Open zengzh opened 7 years ago
Hi @zengzh:
As stated in doc SCLI supports CQL paging.
In your use case, the match query acts as a 'boolean' relevance (it matches or not) query. It does not make sense to sort them by relevance. Maybe searching documentation should help you to understand this.
Hope this helps
Thanks @ealonsodb for quick reply.
Sorry for the inappropriate example. Maybe a better one is the following:
SELECT * FROM tweets WHERE expr(tweets_index, '{
query: {type: "phrase", field: "body", value: "big data gives organizations"},
**limit:{offset:"20", pagesize:"80"}**
}');
According to CQL paging, paging on displays query results in 100-line chunks followed by the more prompt. This functionality is limited in 2 aspects:
Any ways to break the above limitations?
Execute PAGING 50
in cqlsh and see what happens!!
Indeed the 100 page size is a cqlsh.py variable you can change
The query you are executing is a relevance query, so results from different cassandra nodes must be sorted in coordinator node. What i mean, even providing an offset, there is no way to know the starting point in each node data subset(so, it is compulsory to execute that first page query and discard those results).
Paging functionality is covered by CQL paging and you can very easily skip whatever results you want in client.
Hope this helps
Thanks @ealonsodb It surprises me that the official document does not mention page size can be customized.
Cassandra supports paging but does not encourage offset queries .
I understand that even providing an offset in SCLI, it still needs to compute the first page and discard those results (keys). But, this avoids to retrieve the whole set of tuples from Cassandra and discard them. To this point of view, computing and discarding results from SCLI instead of computing/discarding tuples from Cassandra is helpful, right?
Hi @zengzh: You are totally right. Thank you for changing our mind about this feature. We have coded in #342 Could you please take a look?
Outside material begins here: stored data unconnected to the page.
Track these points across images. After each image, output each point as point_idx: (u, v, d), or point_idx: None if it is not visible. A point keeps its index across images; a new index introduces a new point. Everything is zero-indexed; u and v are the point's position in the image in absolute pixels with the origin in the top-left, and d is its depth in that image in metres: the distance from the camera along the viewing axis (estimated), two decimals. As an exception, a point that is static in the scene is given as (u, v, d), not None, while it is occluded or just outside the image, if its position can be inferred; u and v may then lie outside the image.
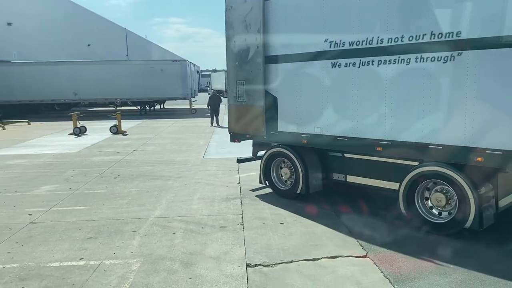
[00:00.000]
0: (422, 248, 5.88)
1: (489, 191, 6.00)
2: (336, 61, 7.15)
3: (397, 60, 6.38)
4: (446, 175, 6.11)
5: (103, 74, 30.38)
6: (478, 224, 5.86)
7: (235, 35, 8.68)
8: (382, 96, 6.63)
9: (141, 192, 9.05)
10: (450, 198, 6.24)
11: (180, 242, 6.23)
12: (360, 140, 6.99)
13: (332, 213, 7.44)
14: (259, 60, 8.28)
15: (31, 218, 7.44)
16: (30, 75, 29.96)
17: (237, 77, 8.78)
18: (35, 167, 12.01)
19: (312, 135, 7.71)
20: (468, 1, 5.68)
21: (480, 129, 5.68)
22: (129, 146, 15.78)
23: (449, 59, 5.85)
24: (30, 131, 21.44)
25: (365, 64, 6.77)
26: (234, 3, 8.63)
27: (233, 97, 8.95)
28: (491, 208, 5.99)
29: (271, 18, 8.04)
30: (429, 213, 6.47)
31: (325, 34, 7.23)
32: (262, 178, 8.81)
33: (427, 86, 6.11)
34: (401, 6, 6.33)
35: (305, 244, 6.09)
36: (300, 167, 8.02)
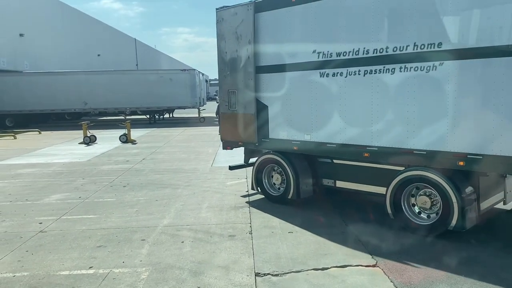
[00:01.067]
0: (430, 256, 5.82)
1: (471, 194, 6.27)
2: (324, 71, 7.44)
3: (382, 69, 6.67)
4: (430, 179, 6.38)
5: (113, 84, 30.70)
6: (461, 225, 6.12)
7: (227, 46, 8.95)
8: (369, 104, 6.90)
9: (150, 201, 9.08)
10: (435, 201, 6.48)
11: (188, 251, 6.23)
12: (348, 147, 7.26)
13: (340, 222, 7.40)
14: (250, 70, 8.56)
15: (42, 226, 7.49)
16: (41, 85, 30.34)
17: (228, 86, 9.05)
18: (45, 176, 12.11)
19: (302, 142, 7.95)
20: (448, 15, 5.99)
21: (462, 135, 5.99)
22: (139, 154, 15.87)
23: (431, 69, 6.16)
24: (41, 140, 21.65)
25: (351, 74, 7.07)
26: (225, 15, 8.91)
27: (225, 106, 9.19)
28: (473, 210, 6.26)
29: (262, 30, 8.33)
30: (415, 215, 6.71)
31: (314, 45, 7.52)
32: (254, 185, 9.01)
33: (411, 94, 6.41)
34: (386, 19, 6.66)
35: (314, 253, 6.05)
36: (291, 173, 8.23)
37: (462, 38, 5.93)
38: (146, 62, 67.23)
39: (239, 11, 8.60)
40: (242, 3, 8.57)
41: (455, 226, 6.16)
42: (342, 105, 7.28)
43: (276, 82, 8.25)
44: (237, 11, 8.64)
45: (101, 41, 50.36)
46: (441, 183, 6.26)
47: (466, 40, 5.89)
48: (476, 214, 6.29)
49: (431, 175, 6.37)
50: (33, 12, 35.83)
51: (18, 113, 30.56)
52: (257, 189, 9.00)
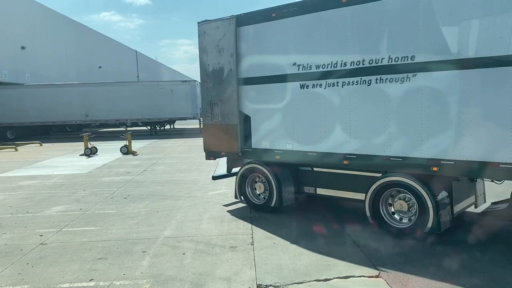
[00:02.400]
0: (433, 266, 5.77)
1: (445, 198, 6.64)
2: (304, 83, 7.73)
3: (359, 81, 7.01)
4: (407, 184, 6.74)
5: (114, 95, 30.82)
6: (437, 228, 6.48)
7: (209, 58, 9.15)
8: (347, 114, 7.24)
9: (151, 212, 9.05)
10: (411, 205, 6.83)
11: (190, 262, 6.19)
12: (329, 155, 7.56)
13: (342, 231, 7.35)
14: (232, 82, 8.76)
15: (42, 239, 7.46)
16: (42, 97, 30.46)
17: (211, 97, 9.22)
18: (46, 188, 12.09)
19: (284, 151, 8.18)
20: (420, 29, 6.31)
21: (434, 142, 6.33)
22: (139, 166, 15.86)
23: (405, 80, 6.52)
24: (42, 152, 21.67)
25: (330, 85, 7.39)
26: (207, 29, 9.12)
27: (208, 117, 9.38)
28: (447, 213, 6.65)
29: (243, 43, 8.57)
30: (393, 219, 7.07)
31: (294, 58, 7.82)
32: (238, 193, 9.20)
33: (386, 104, 6.76)
34: (362, 33, 6.96)
35: (316, 264, 6.01)
36: (274, 181, 8.46)
37: (432, 52, 6.27)
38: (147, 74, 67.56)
39: (221, 25, 8.84)
40: (223, 18, 8.84)
41: (430, 228, 6.50)
42: (322, 115, 7.58)
43: (258, 94, 8.50)
44: (218, 25, 8.88)
45: (102, 53, 50.68)
46: (416, 188, 6.62)
47: (436, 53, 6.24)
48: (450, 217, 6.68)
49: (407, 180, 6.72)
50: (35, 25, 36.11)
51: (20, 125, 30.64)
52: (240, 198, 9.22)
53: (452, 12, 6.06)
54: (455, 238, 6.89)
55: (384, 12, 6.66)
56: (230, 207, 9.30)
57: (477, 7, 5.84)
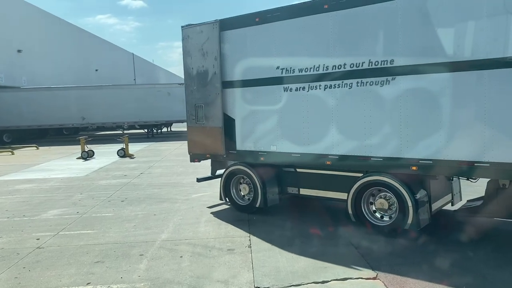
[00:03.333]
0: (430, 267, 5.79)
1: (424, 196, 6.94)
2: (288, 86, 7.93)
3: (341, 84, 7.28)
4: (387, 183, 7.02)
5: (110, 98, 30.77)
6: (416, 225, 6.76)
7: (193, 62, 9.26)
8: (329, 116, 7.48)
9: (148, 215, 9.03)
10: (392, 203, 7.12)
11: (187, 265, 6.18)
12: (312, 156, 7.77)
13: (339, 233, 7.36)
14: (217, 85, 8.88)
15: (39, 242, 7.44)
16: (39, 100, 30.39)
17: (195, 100, 9.33)
18: (43, 192, 12.05)
19: (268, 152, 8.37)
20: (399, 35, 6.61)
21: (413, 142, 6.64)
22: (136, 169, 15.84)
23: (385, 83, 6.80)
24: (39, 156, 21.61)
25: (313, 88, 7.61)
26: (191, 33, 9.22)
27: (192, 120, 9.46)
28: (426, 211, 6.93)
29: (227, 47, 8.71)
30: (374, 217, 7.33)
31: (277, 62, 8.00)
32: (222, 195, 9.31)
33: (367, 106, 7.03)
34: (343, 38, 7.22)
35: (314, 266, 6.01)
36: (259, 183, 8.61)
37: (410, 56, 6.55)
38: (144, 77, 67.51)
39: (204, 29, 8.97)
40: (207, 22, 8.97)
41: (410, 225, 6.78)
42: (306, 117, 7.78)
43: (242, 96, 8.64)
44: (202, 29, 9.00)
45: (99, 56, 50.63)
46: (396, 186, 6.90)
47: (413, 58, 6.53)
48: (428, 214, 6.98)
49: (388, 179, 6.99)
50: (31, 28, 36.05)
51: (16, 129, 30.56)
52: (225, 199, 9.32)
53: (427, 19, 6.38)
54: (451, 238, 6.92)
55: (364, 18, 6.94)
56: (228, 209, 9.29)
57: (450, 15, 6.19)
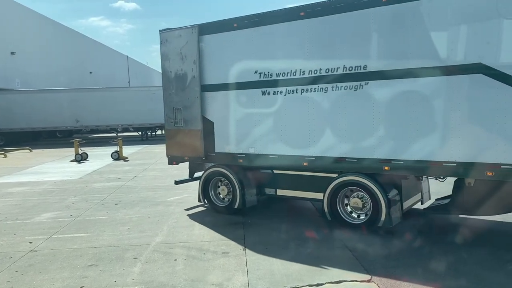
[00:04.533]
0: (425, 270, 5.80)
1: (396, 195, 7.29)
2: (266, 90, 8.16)
3: (317, 88, 7.55)
4: (361, 183, 7.34)
5: (104, 101, 30.66)
6: (389, 222, 7.12)
7: (171, 65, 9.38)
8: (306, 119, 7.76)
9: (142, 218, 8.99)
10: (365, 202, 7.44)
11: (181, 268, 6.16)
12: (290, 157, 8.01)
13: (333, 236, 7.36)
14: (196, 89, 9.03)
15: (32, 246, 7.38)
16: (32, 103, 30.21)
17: (174, 103, 9.45)
18: (36, 195, 11.97)
19: (247, 154, 8.56)
20: (372, 42, 7.01)
21: (385, 144, 6.99)
22: (131, 172, 15.78)
23: (359, 87, 7.13)
24: (32, 159, 21.48)
25: (290, 92, 7.88)
26: (169, 37, 9.36)
27: (170, 122, 9.57)
28: (398, 209, 7.30)
29: (206, 51, 8.89)
30: (349, 216, 7.65)
31: (255, 66, 8.23)
32: (201, 197, 9.46)
33: (342, 110, 7.35)
34: (319, 44, 7.53)
35: (309, 269, 6.01)
36: (237, 184, 8.79)
37: (381, 62, 6.94)
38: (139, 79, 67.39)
39: (183, 33, 9.10)
40: (186, 26, 9.11)
41: (383, 223, 7.13)
42: (283, 120, 8.04)
43: (221, 100, 8.79)
44: (181, 33, 9.14)
45: (93, 58, 50.47)
46: (370, 186, 7.24)
47: (384, 64, 6.92)
48: (400, 213, 7.34)
49: (362, 179, 7.33)
50: (25, 30, 35.89)
51: (9, 131, 30.35)
52: (204, 201, 9.46)
53: (397, 28, 6.79)
54: (446, 240, 6.95)
55: (339, 26, 7.26)
56: (222, 212, 9.26)
57: (417, 25, 6.61)
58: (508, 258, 6.18)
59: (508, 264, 5.97)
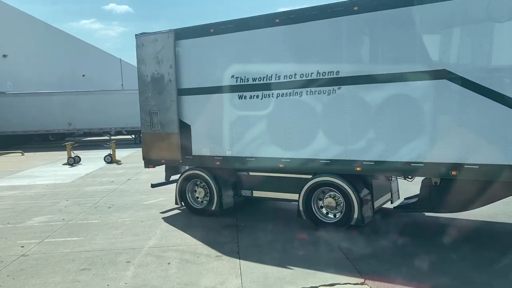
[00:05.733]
0: (418, 272, 5.83)
1: (367, 194, 7.61)
2: (242, 94, 8.36)
3: (292, 93, 7.81)
4: (335, 183, 7.63)
5: (97, 104, 30.46)
6: (361, 220, 7.41)
7: (147, 69, 9.46)
8: (281, 122, 7.99)
9: (135, 222, 8.95)
10: (339, 202, 7.70)
11: (175, 272, 6.13)
12: (266, 160, 8.21)
13: (326, 238, 7.37)
14: (172, 93, 9.13)
15: (23, 250, 7.32)
16: (24, 106, 29.96)
17: (150, 107, 9.53)
18: (28, 198, 11.88)
19: (224, 157, 8.71)
20: (343, 48, 7.28)
21: (357, 145, 7.29)
22: (124, 175, 15.71)
23: (332, 92, 7.42)
24: (24, 162, 21.32)
25: (266, 96, 8.09)
26: (145, 41, 9.44)
27: (147, 126, 9.64)
28: (369, 208, 7.63)
29: (182, 56, 9.00)
30: (323, 215, 7.91)
31: (232, 70, 8.39)
32: (178, 199, 9.56)
33: (316, 113, 7.62)
34: (293, 50, 7.77)
35: (302, 271, 6.00)
36: (214, 186, 8.94)
37: (353, 68, 7.26)
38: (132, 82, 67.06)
39: (159, 38, 9.18)
40: (162, 31, 9.19)
41: (356, 221, 7.43)
42: (260, 123, 8.25)
43: (198, 103, 8.93)
44: (157, 38, 9.22)
45: (86, 61, 50.19)
46: (343, 186, 7.52)
47: (356, 70, 7.22)
48: (371, 212, 7.66)
49: (335, 180, 7.61)
50: (17, 33, 35.67)
51: (1, 135, 30.06)
52: (181, 203, 9.56)
53: (367, 35, 7.19)
54: (438, 243, 6.98)
55: (312, 33, 7.53)
56: (215, 216, 9.24)
57: (387, 33, 6.95)
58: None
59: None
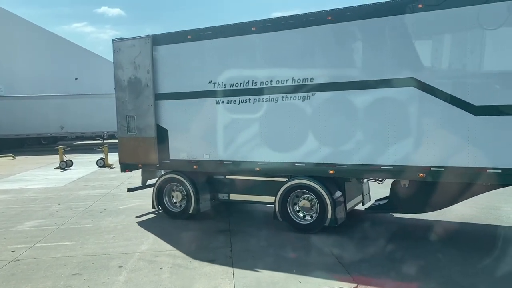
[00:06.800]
0: (411, 276, 5.86)
1: (340, 196, 7.88)
2: (220, 99, 8.55)
3: (268, 98, 8.05)
4: (309, 186, 7.87)
5: (90, 108, 30.33)
6: (334, 221, 7.66)
7: (124, 74, 9.56)
8: (258, 127, 8.23)
9: (127, 226, 8.91)
10: (313, 203, 7.93)
11: (167, 277, 6.11)
12: (243, 163, 8.41)
13: (319, 243, 7.39)
14: (150, 97, 9.25)
15: (14, 255, 7.26)
16: (16, 109, 29.79)
17: (127, 112, 9.61)
18: (19, 202, 11.79)
19: (201, 161, 8.85)
20: (317, 56, 7.62)
21: (331, 149, 7.60)
22: (116, 179, 15.63)
23: (306, 98, 7.70)
24: (15, 166, 21.16)
25: (243, 102, 8.30)
26: (122, 46, 9.54)
27: (123, 130, 9.71)
28: (342, 209, 7.86)
29: (160, 61, 9.14)
30: (298, 217, 8.13)
31: (209, 76, 8.59)
32: (155, 203, 9.62)
33: (291, 118, 7.88)
34: (269, 57, 8.06)
35: (295, 276, 6.00)
36: (192, 190, 9.04)
37: (327, 75, 7.55)
38: (125, 86, 66.70)
39: (136, 43, 9.30)
40: (139, 36, 9.32)
41: (329, 222, 7.66)
42: (236, 127, 8.44)
43: (176, 108, 9.06)
44: (134, 43, 9.33)
45: (78, 64, 49.93)
46: (317, 188, 7.76)
47: (330, 77, 7.53)
48: (344, 213, 7.91)
49: (309, 182, 7.85)
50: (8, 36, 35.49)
51: (-8, 138, 29.86)
52: (158, 207, 9.62)
53: (340, 44, 7.48)
54: (430, 248, 7.02)
55: (287, 41, 7.80)
56: (209, 220, 9.23)
57: (360, 43, 7.38)
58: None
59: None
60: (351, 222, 8.34)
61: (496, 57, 6.53)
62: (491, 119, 6.40)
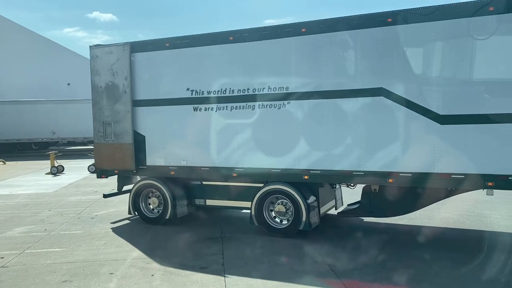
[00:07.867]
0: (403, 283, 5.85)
1: (314, 201, 8.15)
2: (197, 106, 8.71)
3: (245, 106, 8.27)
4: (284, 191, 8.11)
5: (82, 113, 30.10)
6: (308, 226, 7.91)
7: (102, 80, 9.60)
8: (234, 133, 8.41)
9: (119, 233, 8.84)
10: (288, 208, 8.17)
11: (158, 284, 6.06)
12: (220, 169, 8.58)
13: (311, 250, 7.37)
14: (127, 104, 9.32)
15: (3, 261, 7.16)
16: (7, 114, 29.59)
17: (104, 118, 9.65)
18: (9, 208, 11.66)
19: (179, 167, 8.98)
20: (292, 66, 7.87)
21: (305, 155, 7.85)
22: (107, 185, 15.48)
23: (282, 106, 7.96)
24: (5, 171, 20.96)
25: (220, 109, 8.51)
26: (100, 53, 9.59)
27: (100, 136, 9.73)
28: (316, 214, 8.14)
29: (138, 68, 9.23)
30: (274, 221, 8.34)
31: (187, 83, 8.76)
32: (132, 209, 9.66)
33: (267, 125, 8.12)
34: (246, 66, 8.27)
35: (287, 283, 5.98)
36: (169, 196, 9.13)
37: (301, 84, 7.84)
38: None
39: (114, 50, 9.37)
40: (117, 43, 9.41)
41: (304, 226, 7.91)
42: (214, 134, 8.61)
43: (153, 115, 9.17)
44: (112, 50, 9.40)
45: (70, 69, 49.73)
46: (292, 193, 8.01)
47: (304, 86, 7.81)
48: (318, 217, 8.19)
49: (285, 187, 8.09)
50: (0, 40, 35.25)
51: (-18, 143, 29.59)
52: (134, 213, 9.66)
53: (314, 54, 7.75)
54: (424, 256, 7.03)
55: (262, 51, 8.05)
56: (202, 226, 9.19)
57: (332, 53, 7.63)
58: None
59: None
60: (341, 231, 8.35)
61: (459, 68, 6.89)
62: (455, 127, 6.83)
Thanks @ealonsodb. I see that you mentioned skip "is not compatible with paging or top-K queries". Can you explain why is that? Did you add any validation check? If so, what it is?
Hi @zengzh: The main problem with paging and topK queries is that cassandra resolve inconsistencies between different nodes data in coordinator after any 2i related functions. If the 2i skips some rows, deterministic behaviour(to see the same results in the same order in different executions of the same query) may be lost.
Hope this helps
Hi @ealonsodb: Sorry that I do not fully understand. What are 2i related functions? Can you give an example of paging or top-k queries that return non-deterministic results because of skip? If I specify the sorting field, will the results still be non-deterministic? Thanks very much!
Hi @zengzh:
When querying our product you can use query or filter.
There is plenty of information at internet searching by: "lucene query versus filter".
The main problem is that data consistency in executed after 2i related sorting postProcess. The second problem is that this case is strange and does not happen in stable cluster. What i mean here is that skip would works well if every node is up and data consistency between nodes is correct but will start to fail if there are some data inconsistencies.
Hope this helps
Thanks @ealonsodb So better resolve inconsistencies before using skip.
Hi @zengzh Woaw. i have never thinked about it in that way. Give some time to test it deeply and maybe, with a big experimental warning about it I will merge.
Thank you for change my mind
Thanks @ealonsodb May I know when this skip feature will be merged into the release version?
Hi @ealonsodb @adelapena ,
It has been a while since this feature had been developed but remained unreleased. May I know the latest status and when it will be available?
Look forward to your reply. Many thanks.
Hi @ealonsodb @adelapena, do you have plans to merge this feature soon? we are excited and impatient about this, Thank you a lot! 😬
Hi @ealonsodb
ElasticSearch accepts “from” and “size” parameters so that users can retrieve certain number of results starting from a particular position. https://www.elastic.co/guide/en/elasticsearch/guide/current/pagination.html
Does SCLI have this feature? For example, can I issue a query as follows:
Which retrieves the tweets about FIFA that are returned in 100 tweets/page and skip the first 100 tweets? If not, does stratio folks have plan to support this? Thanks.